> [Work order]: Only the lines from the one containing "4. active the" to the end of the records should be given again, word for word and in full.

[Collected data]

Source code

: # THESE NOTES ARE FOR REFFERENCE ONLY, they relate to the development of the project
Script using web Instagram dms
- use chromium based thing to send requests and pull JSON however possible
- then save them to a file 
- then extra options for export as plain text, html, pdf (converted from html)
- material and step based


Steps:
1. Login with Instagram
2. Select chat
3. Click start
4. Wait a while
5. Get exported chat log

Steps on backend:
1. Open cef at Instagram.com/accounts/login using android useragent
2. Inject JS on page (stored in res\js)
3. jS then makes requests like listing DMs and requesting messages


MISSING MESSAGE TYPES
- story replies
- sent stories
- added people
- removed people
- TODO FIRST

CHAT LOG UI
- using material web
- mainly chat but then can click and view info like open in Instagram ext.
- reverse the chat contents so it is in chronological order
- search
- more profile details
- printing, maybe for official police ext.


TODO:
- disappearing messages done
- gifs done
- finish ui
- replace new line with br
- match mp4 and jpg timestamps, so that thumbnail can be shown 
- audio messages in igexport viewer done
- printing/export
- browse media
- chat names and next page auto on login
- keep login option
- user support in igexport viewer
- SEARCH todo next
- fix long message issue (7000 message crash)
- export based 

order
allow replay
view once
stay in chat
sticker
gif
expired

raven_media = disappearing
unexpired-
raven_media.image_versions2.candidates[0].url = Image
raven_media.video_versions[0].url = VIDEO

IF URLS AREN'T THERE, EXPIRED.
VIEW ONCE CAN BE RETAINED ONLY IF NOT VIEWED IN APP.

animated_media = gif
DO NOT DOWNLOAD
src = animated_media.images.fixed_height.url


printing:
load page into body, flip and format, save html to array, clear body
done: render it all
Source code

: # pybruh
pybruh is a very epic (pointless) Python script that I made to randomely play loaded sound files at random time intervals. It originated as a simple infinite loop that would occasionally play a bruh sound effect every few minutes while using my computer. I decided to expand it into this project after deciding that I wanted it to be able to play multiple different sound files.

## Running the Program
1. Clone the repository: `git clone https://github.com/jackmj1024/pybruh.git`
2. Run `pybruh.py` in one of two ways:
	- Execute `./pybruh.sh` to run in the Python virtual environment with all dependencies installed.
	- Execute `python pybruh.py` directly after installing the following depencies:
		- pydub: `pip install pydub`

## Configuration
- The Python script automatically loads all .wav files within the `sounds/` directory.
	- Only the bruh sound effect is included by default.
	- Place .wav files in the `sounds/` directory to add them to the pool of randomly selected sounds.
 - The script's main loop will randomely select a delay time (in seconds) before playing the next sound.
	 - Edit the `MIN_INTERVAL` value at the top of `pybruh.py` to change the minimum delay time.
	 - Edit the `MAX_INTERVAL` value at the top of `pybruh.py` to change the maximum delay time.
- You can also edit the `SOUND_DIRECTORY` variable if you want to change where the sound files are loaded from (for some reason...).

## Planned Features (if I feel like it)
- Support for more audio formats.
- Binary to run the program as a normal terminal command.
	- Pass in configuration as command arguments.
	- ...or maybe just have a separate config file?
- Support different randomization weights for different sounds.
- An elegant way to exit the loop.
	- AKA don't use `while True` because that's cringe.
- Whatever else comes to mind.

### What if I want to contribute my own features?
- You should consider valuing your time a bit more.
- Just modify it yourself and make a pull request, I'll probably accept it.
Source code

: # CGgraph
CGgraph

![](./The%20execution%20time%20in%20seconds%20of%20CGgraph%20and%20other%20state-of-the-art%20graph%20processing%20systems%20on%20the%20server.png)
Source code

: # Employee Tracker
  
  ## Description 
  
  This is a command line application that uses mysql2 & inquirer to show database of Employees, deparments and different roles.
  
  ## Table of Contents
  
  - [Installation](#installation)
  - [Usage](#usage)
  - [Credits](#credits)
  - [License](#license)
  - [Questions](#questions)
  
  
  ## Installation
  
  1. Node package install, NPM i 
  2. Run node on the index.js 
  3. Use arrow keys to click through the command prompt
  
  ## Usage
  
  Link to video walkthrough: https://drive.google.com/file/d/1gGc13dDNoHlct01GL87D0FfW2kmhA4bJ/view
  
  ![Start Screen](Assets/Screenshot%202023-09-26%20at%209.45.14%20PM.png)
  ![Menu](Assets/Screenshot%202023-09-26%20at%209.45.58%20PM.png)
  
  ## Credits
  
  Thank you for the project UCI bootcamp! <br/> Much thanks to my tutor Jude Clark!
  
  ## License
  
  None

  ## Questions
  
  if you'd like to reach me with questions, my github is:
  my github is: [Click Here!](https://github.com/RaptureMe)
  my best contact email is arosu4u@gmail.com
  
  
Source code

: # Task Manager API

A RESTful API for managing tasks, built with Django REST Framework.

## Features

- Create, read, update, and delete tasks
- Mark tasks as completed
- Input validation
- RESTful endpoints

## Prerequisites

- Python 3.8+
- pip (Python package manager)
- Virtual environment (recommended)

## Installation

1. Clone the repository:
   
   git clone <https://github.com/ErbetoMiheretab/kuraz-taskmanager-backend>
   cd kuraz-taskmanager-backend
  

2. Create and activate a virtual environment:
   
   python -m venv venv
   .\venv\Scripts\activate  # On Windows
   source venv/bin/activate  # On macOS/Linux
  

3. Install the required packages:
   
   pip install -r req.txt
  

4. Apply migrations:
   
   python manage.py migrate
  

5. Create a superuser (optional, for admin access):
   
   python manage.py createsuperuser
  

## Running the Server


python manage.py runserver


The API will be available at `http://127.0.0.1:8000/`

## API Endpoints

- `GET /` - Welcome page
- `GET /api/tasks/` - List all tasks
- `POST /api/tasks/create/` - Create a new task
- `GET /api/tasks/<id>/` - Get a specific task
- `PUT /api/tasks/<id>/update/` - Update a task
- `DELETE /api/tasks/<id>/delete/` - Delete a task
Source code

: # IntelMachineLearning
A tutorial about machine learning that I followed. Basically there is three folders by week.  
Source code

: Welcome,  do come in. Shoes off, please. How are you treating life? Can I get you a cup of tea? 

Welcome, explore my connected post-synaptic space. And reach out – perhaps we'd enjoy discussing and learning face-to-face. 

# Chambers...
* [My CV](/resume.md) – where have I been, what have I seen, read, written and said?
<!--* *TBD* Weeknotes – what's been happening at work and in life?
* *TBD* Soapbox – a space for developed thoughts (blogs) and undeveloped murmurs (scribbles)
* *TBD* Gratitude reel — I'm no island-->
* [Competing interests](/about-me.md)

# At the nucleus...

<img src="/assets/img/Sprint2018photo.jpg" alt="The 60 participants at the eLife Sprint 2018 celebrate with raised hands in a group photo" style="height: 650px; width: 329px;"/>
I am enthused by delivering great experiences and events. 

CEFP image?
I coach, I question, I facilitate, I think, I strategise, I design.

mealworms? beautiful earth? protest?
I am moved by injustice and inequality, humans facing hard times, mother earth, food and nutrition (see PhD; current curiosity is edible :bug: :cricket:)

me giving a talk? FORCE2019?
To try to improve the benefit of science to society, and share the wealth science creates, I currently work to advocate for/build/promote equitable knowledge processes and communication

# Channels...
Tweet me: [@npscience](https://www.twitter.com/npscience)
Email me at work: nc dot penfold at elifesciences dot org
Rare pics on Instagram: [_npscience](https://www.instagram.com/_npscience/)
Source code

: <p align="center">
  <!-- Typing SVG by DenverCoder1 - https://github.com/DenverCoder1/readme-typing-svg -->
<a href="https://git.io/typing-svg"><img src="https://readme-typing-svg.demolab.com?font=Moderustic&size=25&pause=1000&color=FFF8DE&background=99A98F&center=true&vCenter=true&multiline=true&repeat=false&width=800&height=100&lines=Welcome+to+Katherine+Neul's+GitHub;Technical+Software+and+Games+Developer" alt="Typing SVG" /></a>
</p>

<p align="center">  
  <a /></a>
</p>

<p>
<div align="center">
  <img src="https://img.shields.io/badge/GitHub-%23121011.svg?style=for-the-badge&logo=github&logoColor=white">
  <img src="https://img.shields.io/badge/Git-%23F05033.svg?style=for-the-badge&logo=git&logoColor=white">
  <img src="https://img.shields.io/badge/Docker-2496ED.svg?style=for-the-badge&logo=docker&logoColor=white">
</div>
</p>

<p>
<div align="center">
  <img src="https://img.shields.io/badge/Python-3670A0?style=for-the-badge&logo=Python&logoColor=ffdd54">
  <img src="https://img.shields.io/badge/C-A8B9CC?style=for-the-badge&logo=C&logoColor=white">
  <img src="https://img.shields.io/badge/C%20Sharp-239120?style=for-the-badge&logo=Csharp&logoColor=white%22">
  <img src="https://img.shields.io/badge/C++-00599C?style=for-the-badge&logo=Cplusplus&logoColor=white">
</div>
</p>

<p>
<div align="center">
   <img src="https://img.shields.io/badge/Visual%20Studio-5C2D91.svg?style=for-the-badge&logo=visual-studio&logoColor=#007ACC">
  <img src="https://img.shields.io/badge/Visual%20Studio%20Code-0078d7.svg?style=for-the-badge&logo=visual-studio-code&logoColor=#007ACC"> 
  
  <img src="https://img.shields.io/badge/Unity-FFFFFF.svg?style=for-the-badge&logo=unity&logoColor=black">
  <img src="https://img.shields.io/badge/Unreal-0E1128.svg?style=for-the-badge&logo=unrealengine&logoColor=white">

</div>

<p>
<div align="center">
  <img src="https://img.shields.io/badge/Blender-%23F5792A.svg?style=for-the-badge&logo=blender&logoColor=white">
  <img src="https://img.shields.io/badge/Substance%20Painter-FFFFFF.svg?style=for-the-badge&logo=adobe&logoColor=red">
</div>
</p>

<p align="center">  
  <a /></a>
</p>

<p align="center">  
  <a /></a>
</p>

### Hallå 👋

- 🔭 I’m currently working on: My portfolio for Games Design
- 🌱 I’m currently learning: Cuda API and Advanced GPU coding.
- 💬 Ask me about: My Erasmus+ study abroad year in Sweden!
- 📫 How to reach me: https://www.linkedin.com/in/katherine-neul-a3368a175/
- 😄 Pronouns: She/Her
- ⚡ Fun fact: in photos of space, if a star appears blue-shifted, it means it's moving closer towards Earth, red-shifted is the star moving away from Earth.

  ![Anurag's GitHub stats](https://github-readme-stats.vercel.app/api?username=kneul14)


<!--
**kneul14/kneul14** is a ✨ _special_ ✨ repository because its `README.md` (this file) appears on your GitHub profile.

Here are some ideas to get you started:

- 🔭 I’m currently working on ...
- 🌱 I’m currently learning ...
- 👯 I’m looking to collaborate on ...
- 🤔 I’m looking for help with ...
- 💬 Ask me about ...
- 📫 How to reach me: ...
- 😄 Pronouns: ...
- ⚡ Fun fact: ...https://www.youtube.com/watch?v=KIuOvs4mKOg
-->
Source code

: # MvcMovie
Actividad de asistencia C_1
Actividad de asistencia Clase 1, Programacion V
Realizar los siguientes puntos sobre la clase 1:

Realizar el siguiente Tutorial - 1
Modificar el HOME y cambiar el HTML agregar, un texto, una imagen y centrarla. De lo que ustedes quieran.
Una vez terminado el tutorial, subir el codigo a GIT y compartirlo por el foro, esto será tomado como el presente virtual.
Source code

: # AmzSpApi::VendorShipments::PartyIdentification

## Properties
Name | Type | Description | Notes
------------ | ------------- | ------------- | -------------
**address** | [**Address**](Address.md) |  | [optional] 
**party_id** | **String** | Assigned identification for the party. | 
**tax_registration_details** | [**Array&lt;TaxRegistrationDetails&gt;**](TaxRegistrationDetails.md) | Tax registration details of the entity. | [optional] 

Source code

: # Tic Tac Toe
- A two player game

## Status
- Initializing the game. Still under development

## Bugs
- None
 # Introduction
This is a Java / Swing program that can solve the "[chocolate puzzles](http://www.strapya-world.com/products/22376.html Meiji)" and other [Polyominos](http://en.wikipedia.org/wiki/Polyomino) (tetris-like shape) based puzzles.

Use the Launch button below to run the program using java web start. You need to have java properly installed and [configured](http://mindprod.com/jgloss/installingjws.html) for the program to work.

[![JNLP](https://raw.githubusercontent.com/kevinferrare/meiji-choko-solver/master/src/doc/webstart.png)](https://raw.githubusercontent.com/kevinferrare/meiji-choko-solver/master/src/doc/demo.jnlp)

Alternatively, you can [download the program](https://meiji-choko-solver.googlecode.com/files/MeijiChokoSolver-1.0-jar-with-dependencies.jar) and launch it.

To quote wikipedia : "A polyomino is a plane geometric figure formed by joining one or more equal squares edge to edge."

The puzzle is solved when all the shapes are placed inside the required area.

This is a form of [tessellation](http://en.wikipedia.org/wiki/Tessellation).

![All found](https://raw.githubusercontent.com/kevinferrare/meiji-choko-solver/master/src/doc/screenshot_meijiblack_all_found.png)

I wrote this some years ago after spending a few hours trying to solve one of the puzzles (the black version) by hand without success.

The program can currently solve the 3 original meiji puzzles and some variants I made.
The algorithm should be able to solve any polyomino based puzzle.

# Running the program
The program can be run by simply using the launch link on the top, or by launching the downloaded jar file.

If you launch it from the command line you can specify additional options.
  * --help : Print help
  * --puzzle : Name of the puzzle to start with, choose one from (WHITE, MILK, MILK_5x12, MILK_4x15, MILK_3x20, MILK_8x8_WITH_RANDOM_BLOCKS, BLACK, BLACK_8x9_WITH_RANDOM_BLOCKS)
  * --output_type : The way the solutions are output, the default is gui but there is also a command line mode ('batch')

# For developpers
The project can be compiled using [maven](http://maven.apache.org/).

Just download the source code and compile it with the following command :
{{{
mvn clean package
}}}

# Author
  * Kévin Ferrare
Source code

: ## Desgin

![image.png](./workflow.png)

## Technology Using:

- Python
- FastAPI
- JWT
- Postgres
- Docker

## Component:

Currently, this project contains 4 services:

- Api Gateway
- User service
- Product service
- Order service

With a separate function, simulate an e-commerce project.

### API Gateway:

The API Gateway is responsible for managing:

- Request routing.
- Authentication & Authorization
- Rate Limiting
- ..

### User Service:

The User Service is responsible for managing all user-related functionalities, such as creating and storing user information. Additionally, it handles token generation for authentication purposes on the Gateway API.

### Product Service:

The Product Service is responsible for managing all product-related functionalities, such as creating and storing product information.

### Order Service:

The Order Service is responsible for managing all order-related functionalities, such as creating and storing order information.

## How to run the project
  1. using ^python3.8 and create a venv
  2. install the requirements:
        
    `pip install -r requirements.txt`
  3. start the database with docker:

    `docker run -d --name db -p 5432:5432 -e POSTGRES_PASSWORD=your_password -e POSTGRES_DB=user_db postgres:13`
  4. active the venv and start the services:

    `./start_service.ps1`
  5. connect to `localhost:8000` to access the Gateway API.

> [Result for this exercise]:
  4. active the venv and start the services:

    `./start_service.ps1`
  5. connect to `localhost:8000` to access the Gateway API.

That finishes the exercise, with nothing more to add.